A Dispatch request Wednesday to the New York Democrat's office for a response went unanswered.
'Giving Ohioans the finger'; Verbal tussle spices emotional session on redistricting
A verbal confrontation Wednesday between northeast Ohio GOP Sen. Jerry Cirino and Democratic "fair maps" activist Katy Shanahan captured the essence of the bitter debate over new congressional districts backed by Republicans who dominate the legislature.

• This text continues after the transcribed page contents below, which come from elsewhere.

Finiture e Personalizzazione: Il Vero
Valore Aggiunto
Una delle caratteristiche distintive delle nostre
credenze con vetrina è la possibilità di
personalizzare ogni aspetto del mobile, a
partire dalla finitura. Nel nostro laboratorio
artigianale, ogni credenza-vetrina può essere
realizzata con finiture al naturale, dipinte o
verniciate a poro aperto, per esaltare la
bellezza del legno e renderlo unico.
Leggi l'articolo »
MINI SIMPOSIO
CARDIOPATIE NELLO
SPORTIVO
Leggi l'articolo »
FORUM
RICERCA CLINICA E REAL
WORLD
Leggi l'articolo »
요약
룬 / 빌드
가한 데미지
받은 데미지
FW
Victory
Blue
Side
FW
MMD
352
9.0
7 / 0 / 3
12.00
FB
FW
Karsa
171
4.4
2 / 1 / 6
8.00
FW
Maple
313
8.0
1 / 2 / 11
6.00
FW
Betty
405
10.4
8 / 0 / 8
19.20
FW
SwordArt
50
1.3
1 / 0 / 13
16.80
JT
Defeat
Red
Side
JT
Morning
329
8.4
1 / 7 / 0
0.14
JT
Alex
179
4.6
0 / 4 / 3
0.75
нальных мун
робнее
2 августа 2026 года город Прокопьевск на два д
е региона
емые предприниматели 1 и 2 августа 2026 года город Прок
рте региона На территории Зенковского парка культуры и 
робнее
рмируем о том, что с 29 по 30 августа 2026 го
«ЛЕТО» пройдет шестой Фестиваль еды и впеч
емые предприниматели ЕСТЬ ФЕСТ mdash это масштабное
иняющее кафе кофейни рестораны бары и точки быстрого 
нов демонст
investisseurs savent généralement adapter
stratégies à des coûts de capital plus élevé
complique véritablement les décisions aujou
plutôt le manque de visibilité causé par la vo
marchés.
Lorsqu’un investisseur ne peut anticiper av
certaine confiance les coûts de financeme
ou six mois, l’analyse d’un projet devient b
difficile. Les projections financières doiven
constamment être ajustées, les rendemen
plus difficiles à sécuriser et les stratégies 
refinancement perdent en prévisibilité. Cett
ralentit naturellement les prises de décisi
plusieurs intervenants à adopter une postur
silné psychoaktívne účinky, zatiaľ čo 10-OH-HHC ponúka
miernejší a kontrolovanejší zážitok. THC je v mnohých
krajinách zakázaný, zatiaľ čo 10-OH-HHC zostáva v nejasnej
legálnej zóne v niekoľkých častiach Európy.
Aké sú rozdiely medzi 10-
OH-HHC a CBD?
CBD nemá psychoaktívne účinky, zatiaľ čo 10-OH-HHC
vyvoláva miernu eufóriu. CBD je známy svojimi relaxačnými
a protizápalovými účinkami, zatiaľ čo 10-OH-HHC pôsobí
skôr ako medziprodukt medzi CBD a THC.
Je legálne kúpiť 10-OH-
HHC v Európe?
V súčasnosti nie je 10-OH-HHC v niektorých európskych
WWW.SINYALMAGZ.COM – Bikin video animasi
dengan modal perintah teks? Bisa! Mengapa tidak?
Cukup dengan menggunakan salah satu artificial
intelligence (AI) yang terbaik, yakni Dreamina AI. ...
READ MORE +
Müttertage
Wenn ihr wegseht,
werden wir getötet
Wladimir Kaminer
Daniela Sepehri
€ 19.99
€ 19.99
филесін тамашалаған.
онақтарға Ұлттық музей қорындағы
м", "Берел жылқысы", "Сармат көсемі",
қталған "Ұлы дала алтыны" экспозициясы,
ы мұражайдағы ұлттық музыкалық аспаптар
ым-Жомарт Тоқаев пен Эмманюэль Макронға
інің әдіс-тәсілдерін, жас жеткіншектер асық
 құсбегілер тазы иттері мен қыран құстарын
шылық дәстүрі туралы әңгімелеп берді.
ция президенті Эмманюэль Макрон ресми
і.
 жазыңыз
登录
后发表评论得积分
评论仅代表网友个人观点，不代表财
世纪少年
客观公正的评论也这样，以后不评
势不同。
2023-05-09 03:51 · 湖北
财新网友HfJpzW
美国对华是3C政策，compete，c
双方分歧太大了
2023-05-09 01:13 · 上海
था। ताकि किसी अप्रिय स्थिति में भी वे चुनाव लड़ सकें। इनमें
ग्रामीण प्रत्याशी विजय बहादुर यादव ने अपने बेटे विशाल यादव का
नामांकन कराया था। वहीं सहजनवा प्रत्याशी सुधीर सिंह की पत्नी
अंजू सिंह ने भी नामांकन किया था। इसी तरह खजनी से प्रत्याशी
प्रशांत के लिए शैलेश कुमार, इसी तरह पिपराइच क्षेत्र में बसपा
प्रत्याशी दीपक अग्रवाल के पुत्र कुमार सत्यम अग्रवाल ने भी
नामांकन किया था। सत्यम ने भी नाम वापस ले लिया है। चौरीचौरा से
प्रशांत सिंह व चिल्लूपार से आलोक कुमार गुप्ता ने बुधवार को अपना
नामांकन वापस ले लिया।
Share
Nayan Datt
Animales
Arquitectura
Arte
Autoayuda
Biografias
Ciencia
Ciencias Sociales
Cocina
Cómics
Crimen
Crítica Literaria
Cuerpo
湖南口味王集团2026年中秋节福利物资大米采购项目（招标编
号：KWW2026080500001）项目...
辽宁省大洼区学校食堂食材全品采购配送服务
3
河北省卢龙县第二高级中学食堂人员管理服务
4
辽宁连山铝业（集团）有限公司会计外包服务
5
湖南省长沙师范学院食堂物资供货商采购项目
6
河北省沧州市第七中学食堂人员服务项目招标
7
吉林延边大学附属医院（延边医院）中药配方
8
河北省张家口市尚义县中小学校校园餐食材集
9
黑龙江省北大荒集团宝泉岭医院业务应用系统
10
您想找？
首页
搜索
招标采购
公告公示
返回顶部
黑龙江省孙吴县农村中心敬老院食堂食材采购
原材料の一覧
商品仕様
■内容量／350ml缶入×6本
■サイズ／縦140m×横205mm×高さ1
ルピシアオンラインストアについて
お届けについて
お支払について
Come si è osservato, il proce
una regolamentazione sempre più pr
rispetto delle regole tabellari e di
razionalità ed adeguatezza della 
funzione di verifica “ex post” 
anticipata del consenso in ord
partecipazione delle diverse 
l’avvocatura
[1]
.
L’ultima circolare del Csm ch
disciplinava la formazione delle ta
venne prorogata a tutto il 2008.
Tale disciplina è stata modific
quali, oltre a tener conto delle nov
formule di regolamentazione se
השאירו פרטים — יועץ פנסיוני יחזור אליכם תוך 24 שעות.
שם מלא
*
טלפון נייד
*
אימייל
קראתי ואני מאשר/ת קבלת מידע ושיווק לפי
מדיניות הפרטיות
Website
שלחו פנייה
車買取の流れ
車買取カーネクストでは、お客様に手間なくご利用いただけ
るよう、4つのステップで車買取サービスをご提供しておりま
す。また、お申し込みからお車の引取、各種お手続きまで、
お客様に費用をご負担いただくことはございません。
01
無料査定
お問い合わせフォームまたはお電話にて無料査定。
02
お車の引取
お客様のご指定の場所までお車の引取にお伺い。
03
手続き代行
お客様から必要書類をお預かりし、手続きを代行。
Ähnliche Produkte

After Shanahan testified against the proposed GOP map, Cirino chided the opponents for their series of accusations of lawmakers "not acting in good faith, giving Ohioans the finger, disregarding the constitution, disregarding the democracy that we live in, and you just called us cheaters.
"So I just want to comment that I find that a unique method of persuasion on the part of those opposing the bill. And it will have the effect that you probably intend."
Shanahan, Ohio state director of All on the Line, didn't back off: "With all due respect, you have all shown us quite clearly that it doesn't actually matter what any of us have to say, no matter how polite we are or how stern we are in our pleas."
She noted that Ohio voters overwhelmingly approved reforms of the secretive, highly partisan redistricting process from 10 years ago, but said GOP lawmakers essentially duplicated what happened a decade earlier by preparing an initial map in secret that likely would give Republicans a 13-2 advantage.
"That is a showing of bad faith. You cannot argue with a straight face that that is showing respect to a congressional redistricting process that Ohioans demanded be better than what we saw 10 years ago. ... You all are on one mission. And that mission is to preserve your own political power over the interest of Ohio and our democracy.
"So, you're right, a lot of what you are hearing today is exasperation, it's frustration, it's righteous anger that we have to stand here and beg you to care enough about our democracy to do the right thing."